# 課題文
▶

判定部403は、受信した要援助度と対応するコミュニケーション処理装置のユーザ端末識別子との組を、図12に示すような要援助端末情報850として記憶する(ステップS613)。その後処理は、ステップS615へ進む。
図12は、要援助端末情報850の一例を示す図である。図12に示すように、要援助端末情報850は、要援助度とユーザ端末識別子との組を含む。
判定部403は、要援助端末情報850が空(カラ)か否かを判定する(ステップS614)。要援助端末情報850が空でないと判定した場合(ステップS614)でNO)、処理はステップS615へ進む。要援助端末情報850が空であると判定した場合(ステップS614でYES)、処理は終了する。
次に、判定部403は、要援助端末情報850に基づいて、要援助度が最大の値であるコミュニケーション処理装置を判定する(ステップS615)。
次に、判定部403は、判定したそのコミュニケーション処理装置のユーザ端末識別子を出力する(ステップS616)。

◀

# 課題のねらい
上の課題文（要援助端末情報の処理手順）を、最初から最後まで一字一句そのまま書き写してください。

保存された記録

▶

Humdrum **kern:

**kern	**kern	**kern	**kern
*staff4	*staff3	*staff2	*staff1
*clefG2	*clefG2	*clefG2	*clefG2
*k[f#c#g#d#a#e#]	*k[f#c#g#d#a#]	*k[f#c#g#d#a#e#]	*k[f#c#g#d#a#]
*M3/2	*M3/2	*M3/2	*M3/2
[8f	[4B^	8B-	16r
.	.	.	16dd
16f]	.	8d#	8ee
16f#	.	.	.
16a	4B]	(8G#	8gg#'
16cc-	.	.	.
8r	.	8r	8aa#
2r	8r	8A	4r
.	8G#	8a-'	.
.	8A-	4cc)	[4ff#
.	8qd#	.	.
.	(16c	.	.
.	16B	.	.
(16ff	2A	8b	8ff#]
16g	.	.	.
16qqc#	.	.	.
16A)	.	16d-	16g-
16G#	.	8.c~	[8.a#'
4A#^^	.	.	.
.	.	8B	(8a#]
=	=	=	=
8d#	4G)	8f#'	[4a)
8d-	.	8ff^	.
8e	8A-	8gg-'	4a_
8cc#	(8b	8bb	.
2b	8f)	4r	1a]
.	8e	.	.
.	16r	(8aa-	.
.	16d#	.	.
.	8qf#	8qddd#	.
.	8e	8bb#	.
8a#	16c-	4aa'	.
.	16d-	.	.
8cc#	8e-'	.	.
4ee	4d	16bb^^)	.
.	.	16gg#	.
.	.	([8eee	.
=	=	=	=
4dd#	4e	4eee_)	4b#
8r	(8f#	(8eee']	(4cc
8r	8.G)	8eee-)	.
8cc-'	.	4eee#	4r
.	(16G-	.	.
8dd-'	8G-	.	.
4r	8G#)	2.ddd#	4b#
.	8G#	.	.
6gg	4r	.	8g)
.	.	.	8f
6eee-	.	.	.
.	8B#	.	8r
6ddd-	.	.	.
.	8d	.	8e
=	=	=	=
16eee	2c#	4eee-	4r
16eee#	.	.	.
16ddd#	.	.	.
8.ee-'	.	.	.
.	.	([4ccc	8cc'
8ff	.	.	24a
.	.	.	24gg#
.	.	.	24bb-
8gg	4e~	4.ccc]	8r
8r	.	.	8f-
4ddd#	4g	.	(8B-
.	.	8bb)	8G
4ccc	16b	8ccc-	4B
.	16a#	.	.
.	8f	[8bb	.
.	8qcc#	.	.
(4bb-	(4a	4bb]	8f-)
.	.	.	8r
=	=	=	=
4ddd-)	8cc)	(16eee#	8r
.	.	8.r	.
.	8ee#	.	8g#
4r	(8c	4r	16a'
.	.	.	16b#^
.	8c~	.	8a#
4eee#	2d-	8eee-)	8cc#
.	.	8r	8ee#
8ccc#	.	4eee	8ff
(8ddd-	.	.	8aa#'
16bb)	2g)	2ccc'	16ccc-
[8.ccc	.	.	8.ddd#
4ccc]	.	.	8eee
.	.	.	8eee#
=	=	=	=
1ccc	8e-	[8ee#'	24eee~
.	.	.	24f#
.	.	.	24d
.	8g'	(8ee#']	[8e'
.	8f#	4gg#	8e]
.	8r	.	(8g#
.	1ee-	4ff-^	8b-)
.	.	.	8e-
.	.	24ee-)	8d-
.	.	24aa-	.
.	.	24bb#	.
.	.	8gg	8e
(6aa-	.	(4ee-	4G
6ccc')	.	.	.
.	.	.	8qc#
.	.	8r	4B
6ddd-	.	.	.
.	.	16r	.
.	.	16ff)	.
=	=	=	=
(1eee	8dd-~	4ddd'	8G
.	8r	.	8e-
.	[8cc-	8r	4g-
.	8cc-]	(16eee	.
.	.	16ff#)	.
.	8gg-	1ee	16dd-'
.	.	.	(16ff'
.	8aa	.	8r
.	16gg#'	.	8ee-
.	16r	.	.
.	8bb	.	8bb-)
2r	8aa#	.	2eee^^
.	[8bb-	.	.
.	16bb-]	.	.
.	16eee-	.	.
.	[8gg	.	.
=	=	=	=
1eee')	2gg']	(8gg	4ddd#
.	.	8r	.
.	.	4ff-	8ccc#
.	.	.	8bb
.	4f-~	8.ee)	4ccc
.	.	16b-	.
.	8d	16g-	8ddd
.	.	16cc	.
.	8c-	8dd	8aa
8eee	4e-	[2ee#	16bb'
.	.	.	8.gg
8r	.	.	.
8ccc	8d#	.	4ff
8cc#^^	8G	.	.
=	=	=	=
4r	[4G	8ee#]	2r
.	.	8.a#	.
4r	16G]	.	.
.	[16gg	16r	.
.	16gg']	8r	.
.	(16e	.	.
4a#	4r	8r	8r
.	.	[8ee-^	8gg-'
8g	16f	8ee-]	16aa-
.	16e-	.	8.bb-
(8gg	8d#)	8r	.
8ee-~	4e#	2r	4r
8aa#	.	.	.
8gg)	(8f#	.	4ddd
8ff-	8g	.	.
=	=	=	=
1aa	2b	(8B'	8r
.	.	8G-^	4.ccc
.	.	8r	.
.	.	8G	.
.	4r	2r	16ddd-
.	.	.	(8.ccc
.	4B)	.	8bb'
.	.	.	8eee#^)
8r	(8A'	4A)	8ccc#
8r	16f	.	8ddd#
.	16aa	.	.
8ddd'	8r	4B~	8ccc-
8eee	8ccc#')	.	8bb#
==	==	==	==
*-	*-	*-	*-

◀

# 解答
判定部403は、受信した要援助度と対応するコミュニケーション処理装置のユーザ端末識別子との組を、図12に示すような要援助端末情報850として記憶する(ステップS613)。その後処理は、ステップS615へ進む。
図12は、要援助端末情報850の一例を示す図である。図12に示すように、要援助端末情報850は、要援助度とユーザ端末識別子との組を含む。
判定部403は、要援助端末情報850が空(カラ)か否かを判定する(ステップS614)。要援助端末情報850が空でないと判定した場合(ステップS614)でNO)、処理はステップS615へ進む。要援助端末情報850が空であると判定した場合(ステップS614でYES)、処理は終了する。
次に、判定部403は、要援助端末情報850に基づいて、要援助度が最大の値であるコミュニケーション処理装置を判定する(ステップS615)。
次に、判定部403は、判定したそのコミュニケーション処理装置のユーザ端末識別子を出力する(ステップS616)。